L'imagination de l'artiste dans ses dessins, ses tableaux semble déformer le réel, mais elle exprime en même temps sa propre réalité intérieure.
Les psychologues qui étudient les dessins d'enfants malades découvrent que les enfants symbolisent, à travers des codes imagés, le savoir exact qu'ils ont sur leur propre maladie. Cf. les travaux de S.Bach dans la clinique universitaire de Zurich.
L'imagination filtre le réel extérieur et nous en protège par une mise à distance. En même temps elle exprime la subjectivité humaine. Elle fonctionne comme une synthèse de l'homme et du réel.
Selon Shakespeare, la vision du réel et l'imaginaire sont taillés dans la "même étoffe".
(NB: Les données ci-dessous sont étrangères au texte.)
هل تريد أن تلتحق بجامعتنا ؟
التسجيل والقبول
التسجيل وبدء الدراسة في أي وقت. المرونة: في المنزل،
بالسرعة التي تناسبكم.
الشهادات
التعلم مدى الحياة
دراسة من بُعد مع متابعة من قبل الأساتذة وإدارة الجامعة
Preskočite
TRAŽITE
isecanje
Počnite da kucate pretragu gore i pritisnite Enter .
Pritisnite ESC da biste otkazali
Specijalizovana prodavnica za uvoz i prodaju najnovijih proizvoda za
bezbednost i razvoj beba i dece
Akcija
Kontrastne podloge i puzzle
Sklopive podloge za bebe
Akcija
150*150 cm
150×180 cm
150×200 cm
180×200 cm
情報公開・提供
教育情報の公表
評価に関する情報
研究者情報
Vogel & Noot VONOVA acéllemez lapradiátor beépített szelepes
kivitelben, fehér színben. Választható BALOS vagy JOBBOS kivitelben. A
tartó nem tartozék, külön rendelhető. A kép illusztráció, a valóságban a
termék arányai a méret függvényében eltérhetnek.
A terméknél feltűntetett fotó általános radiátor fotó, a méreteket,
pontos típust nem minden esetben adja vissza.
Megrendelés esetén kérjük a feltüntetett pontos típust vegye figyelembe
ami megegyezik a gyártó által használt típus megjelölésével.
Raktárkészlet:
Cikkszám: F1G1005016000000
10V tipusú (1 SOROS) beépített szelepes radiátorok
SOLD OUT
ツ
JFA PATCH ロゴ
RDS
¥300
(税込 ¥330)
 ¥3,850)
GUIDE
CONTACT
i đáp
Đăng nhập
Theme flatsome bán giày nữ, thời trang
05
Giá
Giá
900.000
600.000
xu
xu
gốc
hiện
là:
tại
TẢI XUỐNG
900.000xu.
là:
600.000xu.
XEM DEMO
Les spécialistes de la vie prénatale affirment que le fœtus rêve. Quelle peut être la nature des images de son rêve s'il n'a jamais perçu aucune image du monde réel ? Reçoit-il des images venant de la perception, voire de l'imagination de sa mère, ou de sa propre imagination ?
L'on peut se demander dans quelle mesure notre perception du monde réel extérieur est conditionné par ces images originelles.
Notre imagination à la fois ouvre notre accès au réel et en même temps le voile.
"Un être privé de la fonction de l'irréel est un névrosé, aussi bien que l'être privé de la fonction du réel." Bachelard.